Dieci anni di registrazioni sono dietro Within Earreach: Sonic Journeys di Richard Lerman, suoni raccolti sul campi da Bali alla Nuova Zelanda, dal Cile al Giappone. Suoni raccolti medianti microfoni autocostruiti di piccole dimensioni, per catturare le sollecitazioni acustiche dei corpi monitorati, dalle superficie di metallo al bamboo, la pioggia, il vento, le rane, gli insetti, le foglie. Ai confini della realtà.

Insetti sono poi i players di Insect Musicians realizzato da Grame Revell allora mente degli SPK e poi diventato autore di colonne sonore per il grande cinema.
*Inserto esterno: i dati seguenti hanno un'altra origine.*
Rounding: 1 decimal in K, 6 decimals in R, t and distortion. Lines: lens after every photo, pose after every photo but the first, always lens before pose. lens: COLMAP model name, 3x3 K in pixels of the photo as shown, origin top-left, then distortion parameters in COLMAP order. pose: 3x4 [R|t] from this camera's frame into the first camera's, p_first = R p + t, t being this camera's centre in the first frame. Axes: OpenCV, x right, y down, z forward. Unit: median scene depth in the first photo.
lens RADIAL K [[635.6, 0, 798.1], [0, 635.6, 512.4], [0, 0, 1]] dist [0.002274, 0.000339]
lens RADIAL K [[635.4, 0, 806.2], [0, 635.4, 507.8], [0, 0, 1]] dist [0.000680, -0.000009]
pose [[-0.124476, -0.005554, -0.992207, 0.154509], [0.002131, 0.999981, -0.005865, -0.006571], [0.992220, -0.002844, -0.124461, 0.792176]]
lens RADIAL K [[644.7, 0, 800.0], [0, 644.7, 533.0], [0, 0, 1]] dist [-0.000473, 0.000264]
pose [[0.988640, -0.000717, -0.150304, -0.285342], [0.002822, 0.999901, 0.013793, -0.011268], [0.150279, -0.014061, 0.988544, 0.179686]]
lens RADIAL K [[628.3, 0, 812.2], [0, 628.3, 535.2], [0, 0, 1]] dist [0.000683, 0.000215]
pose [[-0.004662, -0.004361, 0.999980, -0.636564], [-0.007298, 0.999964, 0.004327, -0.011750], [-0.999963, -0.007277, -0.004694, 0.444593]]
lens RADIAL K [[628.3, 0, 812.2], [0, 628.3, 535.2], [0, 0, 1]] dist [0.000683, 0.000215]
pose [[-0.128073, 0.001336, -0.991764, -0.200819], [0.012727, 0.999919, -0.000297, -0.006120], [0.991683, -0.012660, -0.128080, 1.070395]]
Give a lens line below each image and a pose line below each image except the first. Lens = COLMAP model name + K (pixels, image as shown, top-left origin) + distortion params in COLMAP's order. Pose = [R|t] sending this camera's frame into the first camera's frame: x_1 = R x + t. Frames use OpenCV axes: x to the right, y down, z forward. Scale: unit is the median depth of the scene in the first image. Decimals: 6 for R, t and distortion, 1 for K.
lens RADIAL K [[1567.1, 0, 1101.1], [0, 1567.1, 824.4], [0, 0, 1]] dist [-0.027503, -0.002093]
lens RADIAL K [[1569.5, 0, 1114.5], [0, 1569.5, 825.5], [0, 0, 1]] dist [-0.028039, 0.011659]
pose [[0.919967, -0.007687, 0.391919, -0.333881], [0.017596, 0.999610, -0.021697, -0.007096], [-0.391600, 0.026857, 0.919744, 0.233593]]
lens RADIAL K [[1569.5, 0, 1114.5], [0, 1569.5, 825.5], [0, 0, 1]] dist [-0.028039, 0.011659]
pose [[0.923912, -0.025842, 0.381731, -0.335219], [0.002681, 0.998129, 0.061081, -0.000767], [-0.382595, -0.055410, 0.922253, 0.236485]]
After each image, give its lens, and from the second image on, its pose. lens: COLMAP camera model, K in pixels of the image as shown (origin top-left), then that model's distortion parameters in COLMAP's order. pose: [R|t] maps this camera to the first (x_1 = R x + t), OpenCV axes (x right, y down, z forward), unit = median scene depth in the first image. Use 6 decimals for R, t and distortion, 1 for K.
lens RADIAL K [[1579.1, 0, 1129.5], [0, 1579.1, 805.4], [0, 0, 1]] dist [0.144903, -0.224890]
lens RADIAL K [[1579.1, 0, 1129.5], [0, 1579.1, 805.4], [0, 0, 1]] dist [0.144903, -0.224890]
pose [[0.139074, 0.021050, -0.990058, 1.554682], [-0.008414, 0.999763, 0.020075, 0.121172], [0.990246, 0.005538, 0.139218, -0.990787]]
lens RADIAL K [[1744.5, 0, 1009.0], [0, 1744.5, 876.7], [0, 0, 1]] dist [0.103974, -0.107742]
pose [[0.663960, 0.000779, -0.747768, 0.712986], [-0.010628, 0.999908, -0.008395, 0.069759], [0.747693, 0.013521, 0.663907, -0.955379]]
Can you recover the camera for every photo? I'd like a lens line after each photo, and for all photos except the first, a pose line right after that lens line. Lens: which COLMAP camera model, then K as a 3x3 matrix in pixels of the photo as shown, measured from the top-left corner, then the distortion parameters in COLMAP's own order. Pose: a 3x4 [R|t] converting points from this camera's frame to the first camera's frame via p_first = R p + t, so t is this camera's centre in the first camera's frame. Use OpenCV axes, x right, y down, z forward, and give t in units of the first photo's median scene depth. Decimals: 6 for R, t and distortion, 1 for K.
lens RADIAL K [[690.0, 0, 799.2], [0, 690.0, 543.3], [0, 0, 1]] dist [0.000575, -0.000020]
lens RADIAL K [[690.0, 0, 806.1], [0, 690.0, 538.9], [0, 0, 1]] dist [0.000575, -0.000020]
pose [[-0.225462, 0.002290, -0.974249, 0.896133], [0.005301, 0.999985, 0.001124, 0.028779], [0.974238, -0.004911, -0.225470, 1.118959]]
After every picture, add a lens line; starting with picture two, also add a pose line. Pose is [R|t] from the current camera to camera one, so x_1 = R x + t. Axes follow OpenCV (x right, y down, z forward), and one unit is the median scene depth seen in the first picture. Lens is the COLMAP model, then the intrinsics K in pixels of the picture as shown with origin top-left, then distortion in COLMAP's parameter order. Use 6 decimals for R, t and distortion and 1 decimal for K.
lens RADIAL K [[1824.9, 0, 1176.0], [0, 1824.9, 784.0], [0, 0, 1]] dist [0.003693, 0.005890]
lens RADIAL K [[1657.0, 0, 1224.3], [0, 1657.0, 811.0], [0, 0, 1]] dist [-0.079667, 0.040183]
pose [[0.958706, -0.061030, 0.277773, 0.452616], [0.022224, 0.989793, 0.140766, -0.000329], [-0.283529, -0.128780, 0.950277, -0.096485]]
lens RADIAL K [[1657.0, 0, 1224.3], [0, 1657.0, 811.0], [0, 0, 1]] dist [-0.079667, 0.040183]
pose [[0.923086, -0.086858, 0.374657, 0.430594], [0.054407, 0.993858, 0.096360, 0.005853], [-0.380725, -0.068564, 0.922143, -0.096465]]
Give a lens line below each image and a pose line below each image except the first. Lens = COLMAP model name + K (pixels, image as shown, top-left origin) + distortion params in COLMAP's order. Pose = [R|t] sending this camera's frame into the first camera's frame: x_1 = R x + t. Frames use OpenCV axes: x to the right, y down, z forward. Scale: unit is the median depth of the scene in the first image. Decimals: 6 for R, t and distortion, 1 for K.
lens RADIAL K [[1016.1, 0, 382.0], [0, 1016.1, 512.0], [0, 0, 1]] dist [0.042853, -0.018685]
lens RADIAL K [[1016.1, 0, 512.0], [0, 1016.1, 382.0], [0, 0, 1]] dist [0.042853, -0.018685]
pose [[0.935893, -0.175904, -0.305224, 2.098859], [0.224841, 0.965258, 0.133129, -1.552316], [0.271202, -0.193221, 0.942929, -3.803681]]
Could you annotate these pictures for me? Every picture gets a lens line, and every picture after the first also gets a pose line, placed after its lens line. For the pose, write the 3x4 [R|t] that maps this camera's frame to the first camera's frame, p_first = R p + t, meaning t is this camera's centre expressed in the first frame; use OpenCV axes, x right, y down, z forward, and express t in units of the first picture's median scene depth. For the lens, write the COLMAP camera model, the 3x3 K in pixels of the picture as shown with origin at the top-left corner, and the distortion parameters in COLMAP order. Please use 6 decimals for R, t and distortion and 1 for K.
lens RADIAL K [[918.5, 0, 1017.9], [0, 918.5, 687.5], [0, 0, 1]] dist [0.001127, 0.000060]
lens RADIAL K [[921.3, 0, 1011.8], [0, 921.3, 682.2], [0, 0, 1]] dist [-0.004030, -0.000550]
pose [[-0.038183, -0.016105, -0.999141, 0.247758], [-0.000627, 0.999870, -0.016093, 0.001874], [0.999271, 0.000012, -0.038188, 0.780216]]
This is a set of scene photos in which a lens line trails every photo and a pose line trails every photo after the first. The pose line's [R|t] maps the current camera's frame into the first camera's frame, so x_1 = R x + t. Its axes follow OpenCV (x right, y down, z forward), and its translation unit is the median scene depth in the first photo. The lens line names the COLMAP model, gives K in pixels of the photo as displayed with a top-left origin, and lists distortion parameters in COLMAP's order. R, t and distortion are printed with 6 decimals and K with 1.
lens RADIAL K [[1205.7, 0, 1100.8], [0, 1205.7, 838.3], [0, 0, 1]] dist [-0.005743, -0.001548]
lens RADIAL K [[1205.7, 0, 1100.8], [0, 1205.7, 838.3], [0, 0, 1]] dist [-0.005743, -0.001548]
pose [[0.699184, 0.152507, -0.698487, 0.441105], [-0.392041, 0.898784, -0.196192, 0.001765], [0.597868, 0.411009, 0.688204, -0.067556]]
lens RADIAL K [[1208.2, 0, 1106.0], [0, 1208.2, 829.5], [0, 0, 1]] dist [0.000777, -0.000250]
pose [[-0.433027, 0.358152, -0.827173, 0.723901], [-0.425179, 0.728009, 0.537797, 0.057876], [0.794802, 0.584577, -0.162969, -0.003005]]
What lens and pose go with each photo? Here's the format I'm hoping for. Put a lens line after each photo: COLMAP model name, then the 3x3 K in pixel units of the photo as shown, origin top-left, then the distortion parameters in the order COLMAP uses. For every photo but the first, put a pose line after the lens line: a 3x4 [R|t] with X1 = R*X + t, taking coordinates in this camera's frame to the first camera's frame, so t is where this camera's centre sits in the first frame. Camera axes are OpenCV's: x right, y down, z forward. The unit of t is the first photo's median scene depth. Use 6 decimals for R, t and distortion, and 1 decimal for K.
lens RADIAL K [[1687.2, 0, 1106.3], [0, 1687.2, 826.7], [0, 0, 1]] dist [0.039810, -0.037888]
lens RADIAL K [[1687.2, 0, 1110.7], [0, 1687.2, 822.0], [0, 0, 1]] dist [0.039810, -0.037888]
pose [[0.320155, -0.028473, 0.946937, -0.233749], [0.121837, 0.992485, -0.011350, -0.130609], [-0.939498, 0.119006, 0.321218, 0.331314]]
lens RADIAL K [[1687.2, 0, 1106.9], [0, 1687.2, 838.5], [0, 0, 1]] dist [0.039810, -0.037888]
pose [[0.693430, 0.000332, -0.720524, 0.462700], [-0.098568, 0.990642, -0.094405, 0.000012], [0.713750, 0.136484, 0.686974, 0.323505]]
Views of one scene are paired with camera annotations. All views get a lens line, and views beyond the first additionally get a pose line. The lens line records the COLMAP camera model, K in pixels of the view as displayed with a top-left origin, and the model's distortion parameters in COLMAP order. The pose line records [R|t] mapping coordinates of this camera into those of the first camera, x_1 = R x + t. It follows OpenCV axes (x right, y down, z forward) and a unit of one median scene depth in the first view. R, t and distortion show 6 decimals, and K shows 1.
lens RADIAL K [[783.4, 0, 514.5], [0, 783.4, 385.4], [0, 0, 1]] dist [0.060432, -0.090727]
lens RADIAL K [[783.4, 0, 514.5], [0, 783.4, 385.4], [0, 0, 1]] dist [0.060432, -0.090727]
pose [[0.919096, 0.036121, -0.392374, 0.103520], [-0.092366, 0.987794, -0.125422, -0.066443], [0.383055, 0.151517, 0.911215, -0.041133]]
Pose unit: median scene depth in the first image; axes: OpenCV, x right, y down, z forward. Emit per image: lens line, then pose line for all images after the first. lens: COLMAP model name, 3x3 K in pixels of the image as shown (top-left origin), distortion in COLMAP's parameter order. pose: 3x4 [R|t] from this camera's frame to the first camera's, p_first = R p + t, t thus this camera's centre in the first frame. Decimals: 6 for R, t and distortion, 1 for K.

Cicale, mosche, api, registrate in volo, in fase larvale, in cattività, immagazzinandone poi i suoni nelle apparecchiature elettroniche di Revell. Alieno.

 Energia del corpo, invece, viene prelevata dall’Hafler Trio per due minisuite, Masturbatorium e Fuck e qui non c’è bisogno di spiegare la provenienza dei suoni originali.

 Sempre il corpo, ma nella condizione più estrema in On The Way di RIP Hayman, dove l’autore ricostruisce la sua esperienza N.D.E. (Near Death Experience), ovvero lo stato di pre-morte in cui si è personalmente trovato, essendo stato per lungo tempo in coma.

Ancora più in giù e si arriva alla musica molecolare di Susan Alexjander che in Sequencia, mini opera per sintetizzatore, violino, violoncello, voce e tabla, ha accordato gli strumenti sulla base dei rapporti molecalori esistenti tra le 4 basi del DNA.

Opere concettuali che a valle risultano quasi sempre indistinguibili dai lavori realizzati direttamente con suoni elettronici e qui sta il punto: tutta la musica elettronica dall’ambient più quieto al rumorismo oltranzista, dall’acquerello sonoro al tecnoritmo ossessivo, fa risuonare il mistero, evoca il prima e dopo l’umano, svolge l’ufficio che fu delle fughe per organo, delle cantate, dei requiem. Stuoli di tecnosciamani in azione per dare voce alla natura della natura. Il suono delle macchine e quello della natura congiunti risuonano in nuove cattedrali dove si esegue la musica sacra senza religioso, le rovine della civiltà industriale o luoghi che ne conservano le vestigia: ex fabbriche o musei. Infine l’elettronica del silenzio, un invito all’ascolto dello spazio interno. Ancora una pattuglia di musicisti tedeschi in prima fila, da Thomas Köner a Gunther Bernardt, affiancati da giapponesi come Ryoji Ikeda.

Sarà che un volto terrificante del sacro apparve una sessantina d’anni fa, prima sui cieli di Germania e poi su quelli di Nagasaki ed Hiroshima?

Fluttuiamo nel tempo, nell’oscurità e nella luce. Siamo fatti di tempo, di un’enorme quantità di tempo. La nostra galassia ruota come una gigantesca isola, come un gioiello volante. É dove viviamo ed è fatta di 200 miliardi di stelle. Ma la galassia è fatta di tempo e ci sono altre galassie, miliardi. Non siamo parte di questo, siamo fatti di stelle che nascono e di stelle che muoiono. Siamo i bambini che guardano meravigliati. Noi siamo la forma del tempo.